Thank you so much for your comments, Sean.
I am used to trying to figure out how things work through black-box analysis, rarely getting any help from the developers who actually know how they work. Your transparency - through blog and forum posts - should be an inspiration to others, many of whom would rather propagate mojo-myths than explain how something works.
Phase-coherency is one aspect I've never dwelt upon, because I figured it was way too complex to understand.
Obviously, in acoustical reverberation phase is all over the place as each reflection is delayed by different amounts. It stands to reason that this would be a huge factor in determining how the reverb wash sounds. But gosh, how does one go about analyzing it? You'd need a supercomputer to ray-trace every possible path, calculate their phase shifts, and sum them moment-by-moment. (Although analyzing a plate has got to be far, far simpler than a cathedral.)

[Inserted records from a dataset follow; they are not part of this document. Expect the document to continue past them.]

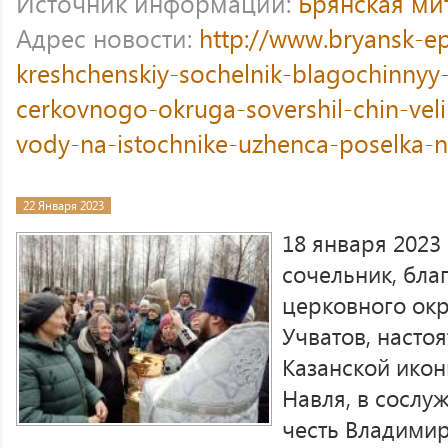
Источник информации:
Брянская ми
Адрес новости:
http://www.bryansk-e
kreshchenskiy-sochelnik-blagochinnyy
cerkovnogo-okruga-sovershil-chin-vel
vody-na-istochnike-uzhenca-poselka-n
22 Января 2023
18 января 2023
сочельник, бла
церковного ок
Учватов, настоя
Казанской икон
Навля, в сослу
честь Владими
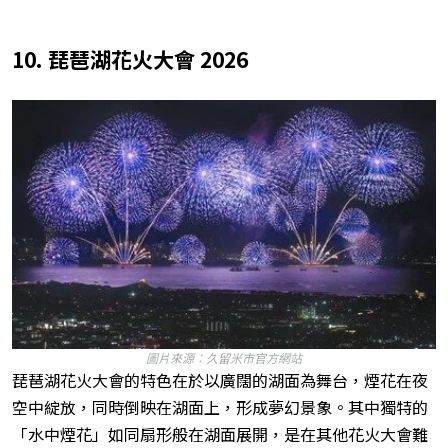
10. 琵琶湖花火大會 2026
圖片來源：久留米市官方網站
琵琶湖花火大會的特色在於以廣闊的湖面為舞台，煙花在夜
空中綻放，同時倒映在湖面上，形成夢幻景象。其中獨特的
「水中煙花」如同扇形般在湖面展開，是在其他花火大會難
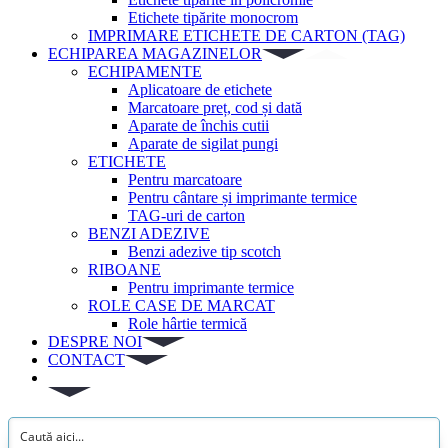
Etichete tipărite monocrom
IMPRIMARE ETICHETE DE CARTON (TAG)
ECHIPAREA MAGAZINELOR
ECHIPAMENTE
Aplicatoare de etichete
Marcatoare preț, cod și dată
Aparate de închis cutii
Aparate de sigilat pungi
ETICHETE
Pentru marcatoare
Pentru cântare și imprimante termice
TAG-uri de carton
BENZI ADEZIVE
Benzi adezive tip scotch
RIBOANE
Pentru imprimante termice
ROLE CASE DE MARCAT
Role hârtie termică
DESPRE NOI
CONTACT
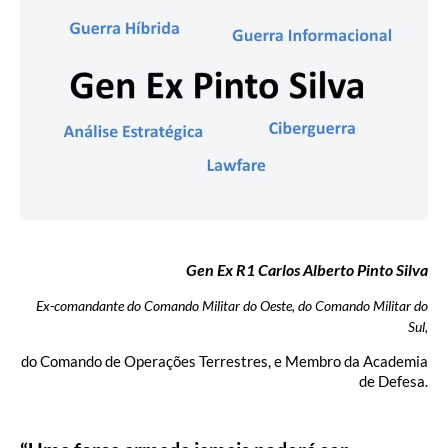
Gen Ex R1 Carlos Alberto Pinto Silva
Ex-comandante do Comando Militar do Oeste, do Comando Militar do
Sul,
do Comando de Operações Terrestres, e Membro da Academia
de Defesa.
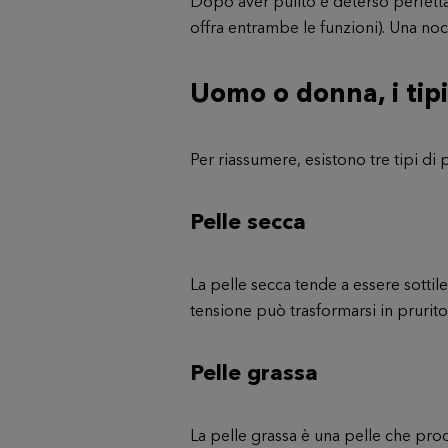
Dopo aver pulito e deterso perfett
offra entrambe le funzioni). Una noce
Uomo o donna, i tipi
Per riassumere, esistono
tre tipi di 
Pelle secca
La pelle secca tende a essere sottile
tensione può trasformarsi in prurito,
Pelle grassa
La pelle grassa è una pelle che pro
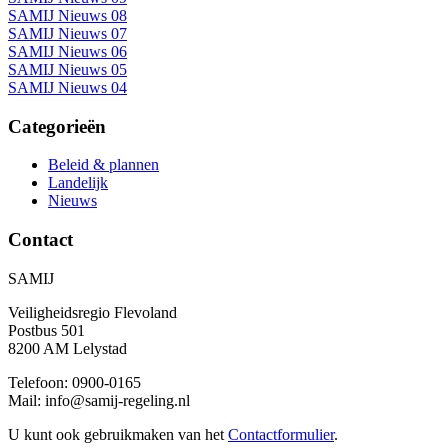
SAMIJ Nieuws 08
SAMIJ Nieuws 07
SAMIJ Nieuws 06
SAMIJ Nieuws 05
SAMIJ Nieuws 04
Categorieën
Beleid & plannen
Landelijk
Nieuws
Contact
SAMIJ
Veiligheidsregio Flevoland
Postbus 501
8200 AM Lelystad
Telefoon: 0900-0165
Mail: info@samij-regeling.nl
U kunt ook gebruikmaken van het
Contactformulier
.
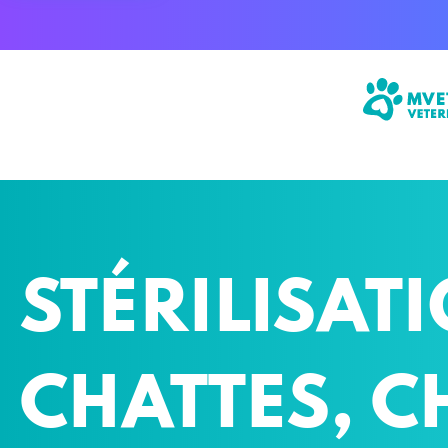
RUE DE MONTHOUX 40
GENÈVE
STÉRILISAT
CHATTES, C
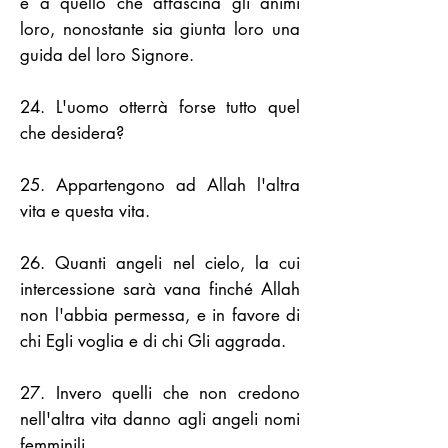
e a quello che affascina gli animi
loro, nonostante sia giunta loro una
guida del loro Signore.
24. L'uomo otterrà forse tutto quel
che desidera?
25. Appartengono ad Allah l'altra
vita e questa vita.
26. Quanti angeli nel cielo, la cui
intercessione sarà vana finché Allah
non l'abbia permessa, e in favore di
chi Egli voglia e di chi Gli aggrada.
27. Invero quelli che non credono
nell'altra vita danno agli angeli nomi
femminili,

And now you tell me that the speed of sound varies with
frequency in a plate. This is a mind-blowing revelation. Why is that the case in steel but not in air? In all my reading on acoustics, I have never come across any reference suggesting that the SoS is not constant in homogeneous materials. You see plenty of tables that say "here's the speed in water, copper, steel" but none have a footnote saying "this is at one kilohertz only".
Not that I doubt it - you've ascertained it by measurement. I now see that I should be testing using different frequencies of sine waves rather than the single square wave impulse (1000 Hz) that I used.
Thanks again, Sean, for the information, for another great product, and (best of all for us po' folk) keeping the price down to a week's worth of peanut-butter-and-jelly sandwiches.